Voluntary work run by passion might explain how they are able to survive. But it’s also supposed to be a board company, that is, at least in theory, Sour survives by selling skateboards. But as mentioned they’re not alone in this mess. While the industry surrounding skateboarding has never been bigger, the skateboard industry struggles. Yet while desperate times make companies quickly abandon former principles, feeding the epidemic of grab-the-bag mentality all over the world, that moment also leaves room for someone to stay put, true to their principles. Someone has to position themself as the brand that focuses on what brought you to the scene in the first place, and in a lucky turn of events that spot happened to be taken by Sour. That is the conclusion of this investigative rapport on how Sour manages to survive. By integrity. As strange and improbable as it might sound these days.
With this being said we probably do best not to dig any deeper into the mystery of how Sour operates. There is always a risk of killing the phenomena you’re dissecting. Yet what can be acknowledged is that many of us are grateful for all the brands that keep the elusive dream many skaters are fuelled by alive, that there is a way for skate brands to survive straight off skating street; sitting on a curb far from the stadiums hosting the massive skate-orgy going on these days. That is, as long as Sour exists we can’t complain about the state of the skateboard scene, only where one chooses to pay attention. In times of trick inflation street skating doesn’t fail to excite.

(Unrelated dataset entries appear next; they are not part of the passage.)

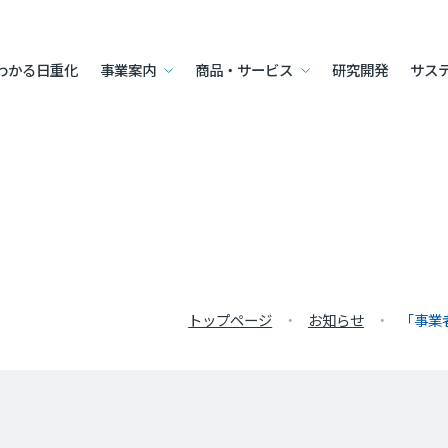
わかる日重化
事業案内
商品・サービス
研究開発
サス
トップページ
お知らせ
「事業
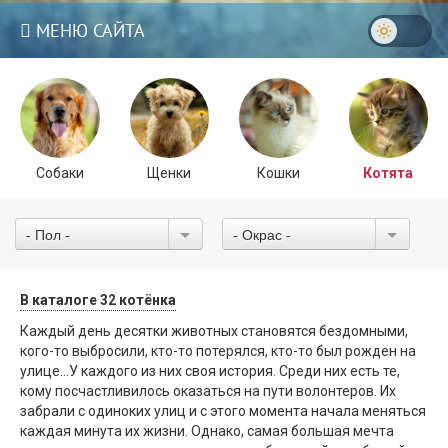
МЕНЮ САЙТА
Собаки
Щенки
Кошки
Котята
- Пол -
- Окрас -
В каталоге 32 котёнка
Каждый день десятки животных становятся бездомными,
3
кого-то выбросили, кто-то потерялся, кто-то был рожден на
улице…У каждого из них своя история. Среди них есть те,
кому посчастливилось оказаться на пути волонтеров. Их
забрали с одиноких улиц и с этого момента начала меняться
каждая минута их жизни. Однако, самая большая мечта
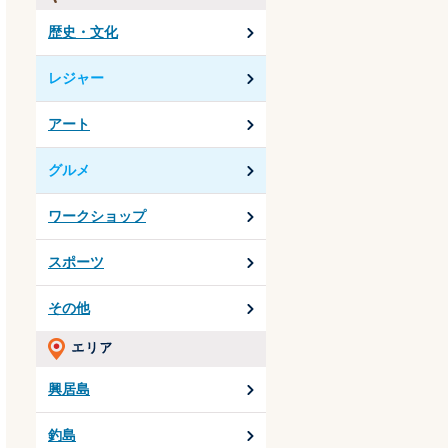
歴史・文化
レジャー
アート
グルメ
ワークショップ
スポーツ
その他
興居島
釣島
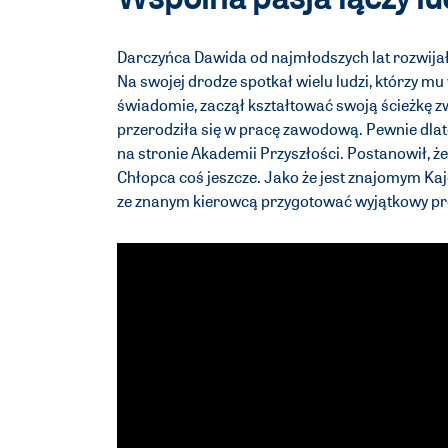
Darczyńca Dawida od najmłodszych lat rozwija
Na swojej drodze spotkał wielu ludzi, którzy mu
świadomie, zaczął kształtować swoją ścieżkę 
przerodziła się w pracę zawodową. Pewnie dlate
na stronie Akademii Przyszłości. Postanowił, 
Chłopca coś jeszcze. Jako że jest znajomym Kaj
ze znanym kierowcą przygotować wyjątkowy prez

To make matters more impressive, when reality finally rears its head and the bubble of our skateboard-fantasies bursts, Sour has even proved to offer a wholesome trajectory for the skaters, filled with dignity, offering an alternative to the ever growing stall of cadavers the industry is trying to milk. While it’s tempting to think we should culturally protect Sour’s modes of persuasion, as easy as it would be with scholarships seeking to recognise important work both for its importance and the work behind it, and Sour having proved to do both, there is no need. If you appreciate Sour, you already know what to do.

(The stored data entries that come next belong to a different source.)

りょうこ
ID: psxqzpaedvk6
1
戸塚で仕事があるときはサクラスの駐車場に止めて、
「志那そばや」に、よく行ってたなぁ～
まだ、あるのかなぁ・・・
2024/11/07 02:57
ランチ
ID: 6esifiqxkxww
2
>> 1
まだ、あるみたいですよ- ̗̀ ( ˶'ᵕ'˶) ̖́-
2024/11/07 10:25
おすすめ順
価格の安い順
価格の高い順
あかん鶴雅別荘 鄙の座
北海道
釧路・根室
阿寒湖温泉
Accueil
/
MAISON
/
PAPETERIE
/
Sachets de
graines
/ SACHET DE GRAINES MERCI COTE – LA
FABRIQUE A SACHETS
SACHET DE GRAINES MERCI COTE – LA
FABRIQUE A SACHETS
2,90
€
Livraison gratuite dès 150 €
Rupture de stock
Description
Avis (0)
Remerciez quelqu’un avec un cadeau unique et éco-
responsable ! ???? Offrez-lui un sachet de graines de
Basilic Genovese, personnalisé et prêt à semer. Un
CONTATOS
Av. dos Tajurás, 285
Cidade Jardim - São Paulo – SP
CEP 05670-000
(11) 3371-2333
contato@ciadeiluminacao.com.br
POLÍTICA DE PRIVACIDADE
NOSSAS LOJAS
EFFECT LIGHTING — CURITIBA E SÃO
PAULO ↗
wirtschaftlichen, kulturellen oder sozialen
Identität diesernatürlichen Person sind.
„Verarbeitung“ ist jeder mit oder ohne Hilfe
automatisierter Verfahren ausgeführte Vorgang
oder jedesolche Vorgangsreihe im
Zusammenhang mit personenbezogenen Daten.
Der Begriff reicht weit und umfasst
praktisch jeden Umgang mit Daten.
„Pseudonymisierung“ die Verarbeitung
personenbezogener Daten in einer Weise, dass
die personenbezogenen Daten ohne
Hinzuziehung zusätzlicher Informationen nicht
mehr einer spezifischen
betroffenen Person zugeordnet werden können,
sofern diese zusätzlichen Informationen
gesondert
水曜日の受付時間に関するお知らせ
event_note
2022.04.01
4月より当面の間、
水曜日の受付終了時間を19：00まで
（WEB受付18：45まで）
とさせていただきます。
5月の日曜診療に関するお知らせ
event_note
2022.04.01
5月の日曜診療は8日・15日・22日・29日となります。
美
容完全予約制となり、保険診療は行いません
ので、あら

So if only props and cred generated sales, the boards would sell themselves. But it remains hectic in the headquarters. All the three staff are working hard in the Barcelona skate bunker. Too core to thrive but with integrity enough to survive. A business model that, presented in the reality of the skateboard industry, actually seems to hold better than many others. Some make a long term plan; others plan to be timeless. And in Malaga Björn still sits trying to fill in these forms. Not because he wants to, but because someone’s got to keep this dream alive.